Verklaring van termen ivm energiebalansen

Bij energiebalansen worden een aantal specifieke termen gebruikt die voor een leek niet altijd even duidelijk zijn. In de volgende lijst worden enkele van deze termen verklaard.

  • (bruto) primair energieverbruik: hoeveelheid primaire energie die nodig is om aan de vraag naar energie binnen een bepaald gebied te voldoen. Men kan nog een onderscheid maken tussen het bruto verbruik (ook wel 'primair verbruik') en het bruto binnenlands verbruik. Het bruto binnenlands verbruik is het bruto verbruik verminderd met de leveringen aan zeeschepen (bunkering in de internationale luchtvaart).
  • finaal energieverbruik: ook wel eindverbruik genoemd. Het is het energieverbruik door de eindverbruikers zoals huishoudens, industrie, ....
  • energetisch finaal verbruik: eindverbruik van energiedragers waarbij de energie-inhoud ervan benut wordt. Voor brandstoffen komt dit neer op de verbranding ervan.
  • niet-energetisch finaal verbruik: dit is het verbruik door de eindverbruikers van:
    1. energiedragers, gebruikt als grondstof voor de aanmaak van andere producten (voorbeeld: aardgas voor de productie van kunstmest);
    2. niet-energetische producten, gemaakt op basis van energiedragers (voorbeeld: smeermiddelen).
    Men benut de energie-inhoud van deze producten niet.
  • zelfproducent (van elektriciteit): bedrijf of organisatie die naast haar hoofdactiviteit ook nog zelf elektriciteit produceert en eventueel een deel daarvan verkoopt.

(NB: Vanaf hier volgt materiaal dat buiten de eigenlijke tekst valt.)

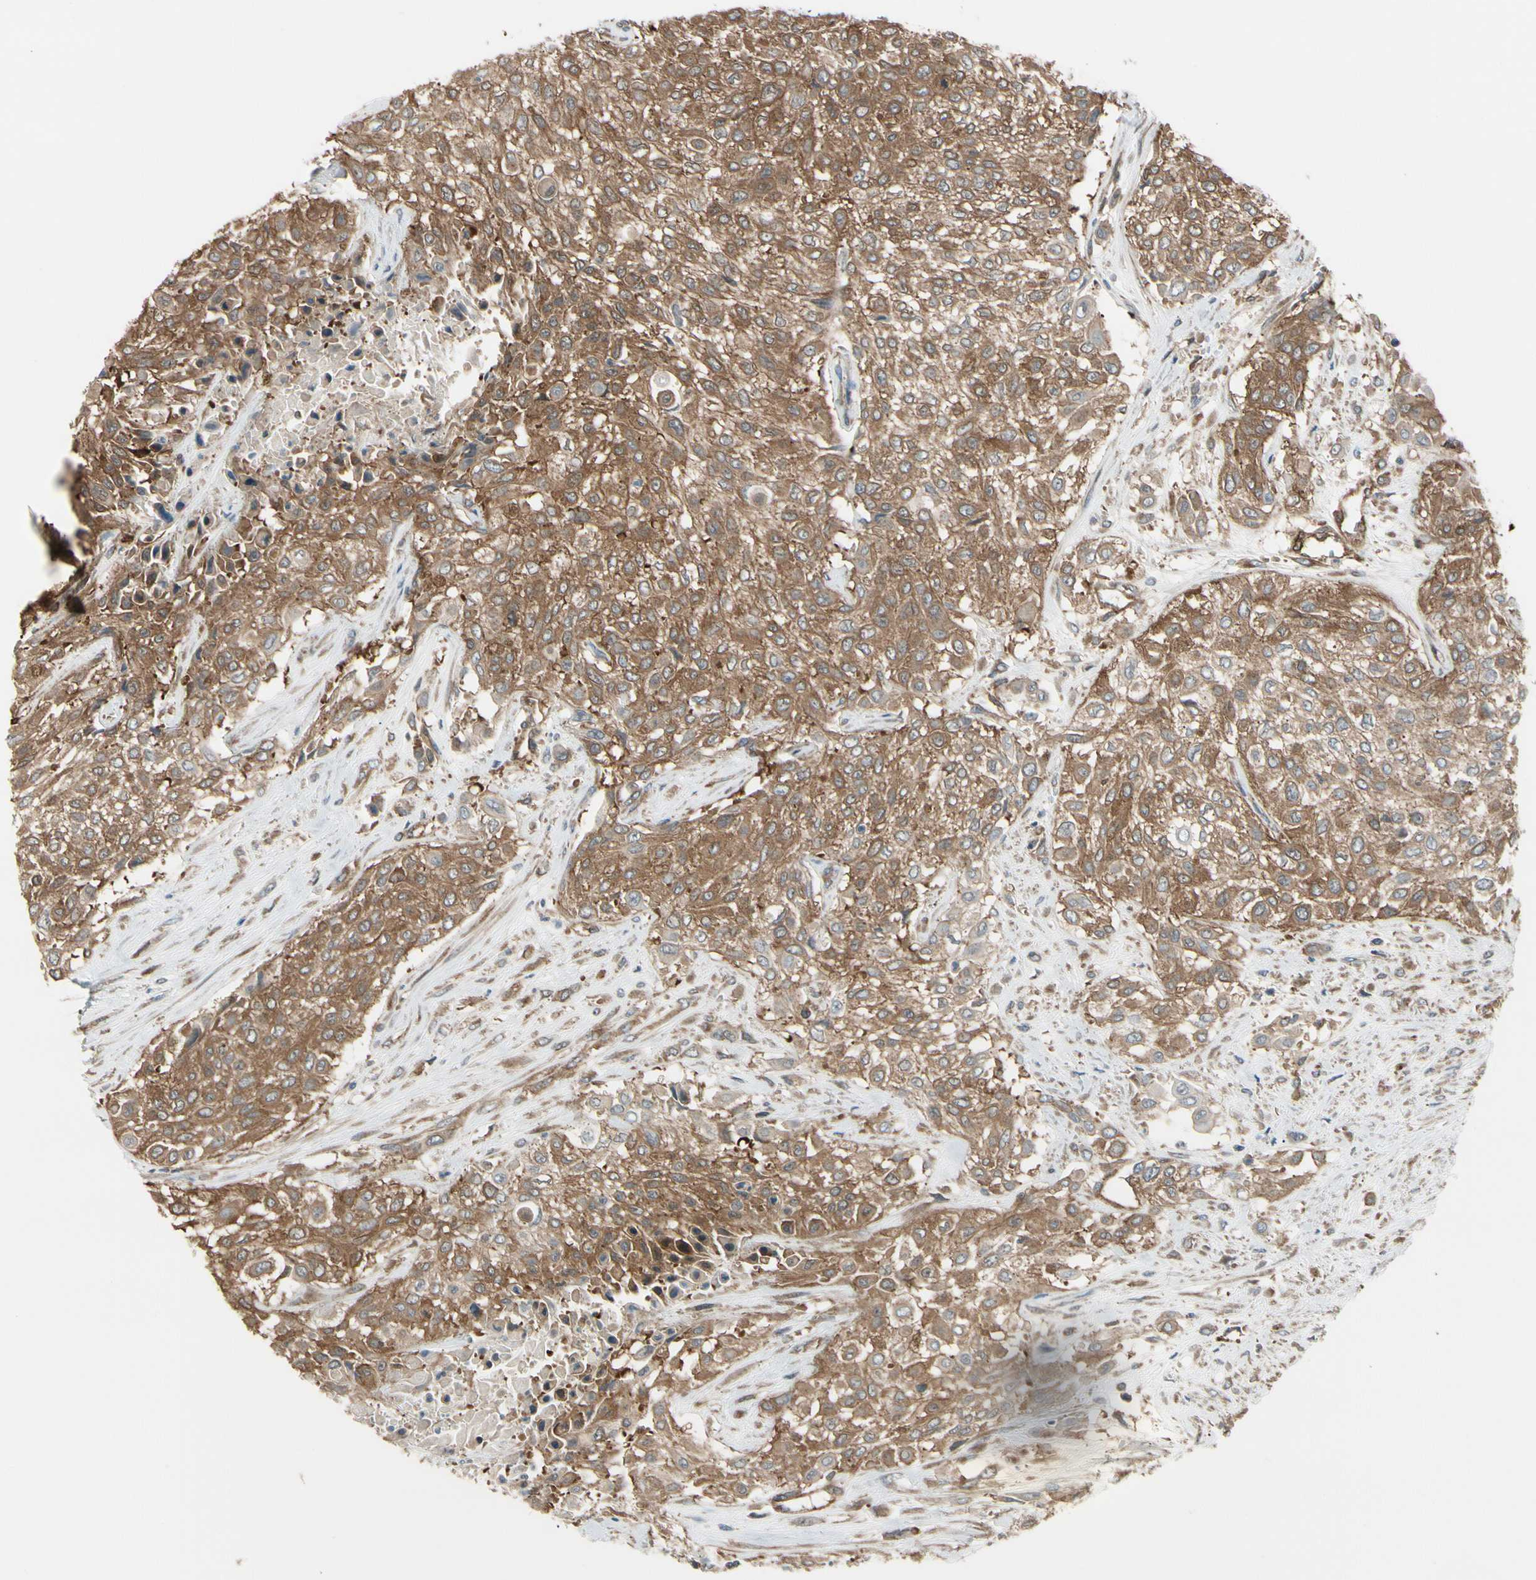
{"staining": {"intensity": "moderate", "quantity": ">75%", "location": "cytoplasmic/membranous"}, "tissue": "urothelial cancer", "cell_type": "Tumor cells", "image_type": "cancer", "snomed": [{"axis": "morphology", "description": "Urothelial carcinoma, High grade"}, {"axis": "topography", "description": "Urinary bladder"}], "caption": "The histopathology image reveals staining of urothelial cancer, revealing moderate cytoplasmic/membranous protein expression (brown color) within tumor cells.", "gene": "EPS15", "patient": {"sex": "male", "age": 57}}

  • transformatiesector: verzamelnaam voor bedrijven die primaire energiedragers in een andere vorm van energie omzetten. Hierbij verandert de fysische vorm van de energiedrager. Klassiek rekent men volgende soorten van ondernemingen tot de transformatiesector: elektriciteitscentrales, warmte-centrales, petroleumraffinaderijen, cokesovens, agglomeratenfabrieken, ... . Soms rekent men ook de hoogovens tot de transformatiesector (o.a. Eurostat).

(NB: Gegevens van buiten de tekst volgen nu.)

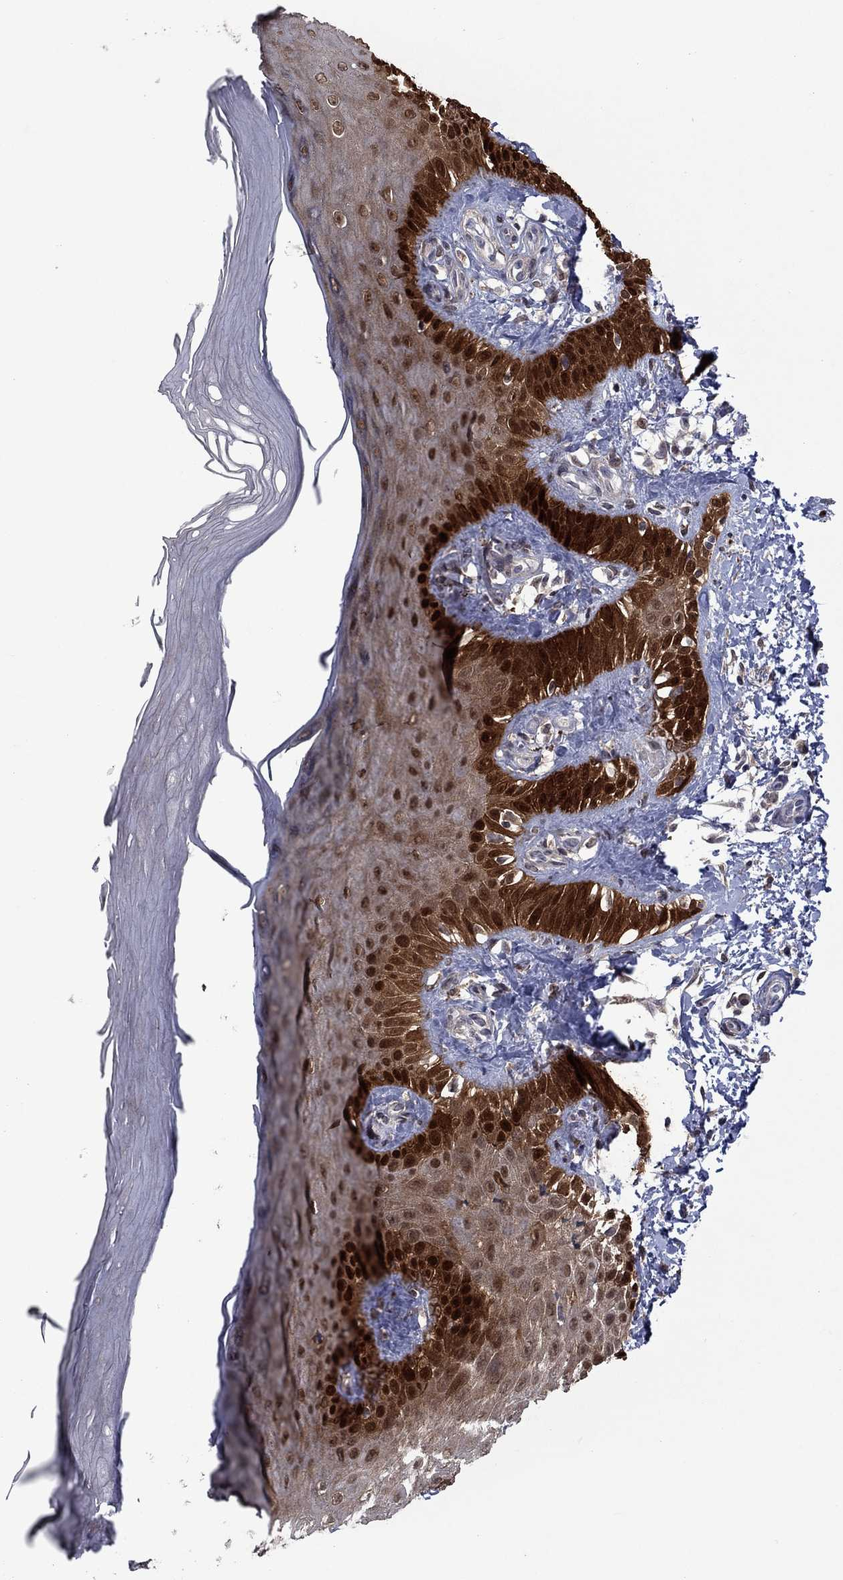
{"staining": {"intensity": "negative", "quantity": "none", "location": "none"}, "tissue": "skin", "cell_type": "Fibroblasts", "image_type": "normal", "snomed": [{"axis": "morphology", "description": "Normal tissue, NOS"}, {"axis": "morphology", "description": "Inflammation, NOS"}, {"axis": "morphology", "description": "Fibrosis, NOS"}, {"axis": "topography", "description": "Skin"}], "caption": "An immunohistochemistry photomicrograph of benign skin is shown. There is no staining in fibroblasts of skin. Nuclei are stained in blue.", "gene": "CBR1", "patient": {"sex": "male", "age": 71}}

  • bruto elektriciteitsproductie: hoeveelheid geproduceerde elektrische energie, beschikbaar aan de klemmen van de alternator/generator.
  • netto elektriciteitsproductie: bruto productie, verminderd met het verbruik door de hulpdiensten in de elektrische centrales (eigenverbruik van de centrales).
Opmerking:
In de thermodynamica spreekt men van energiegebruik en brandstofverbruik. In het gewone taalgebruik spreekt men in beide gevallen eerder van 'verbruik'.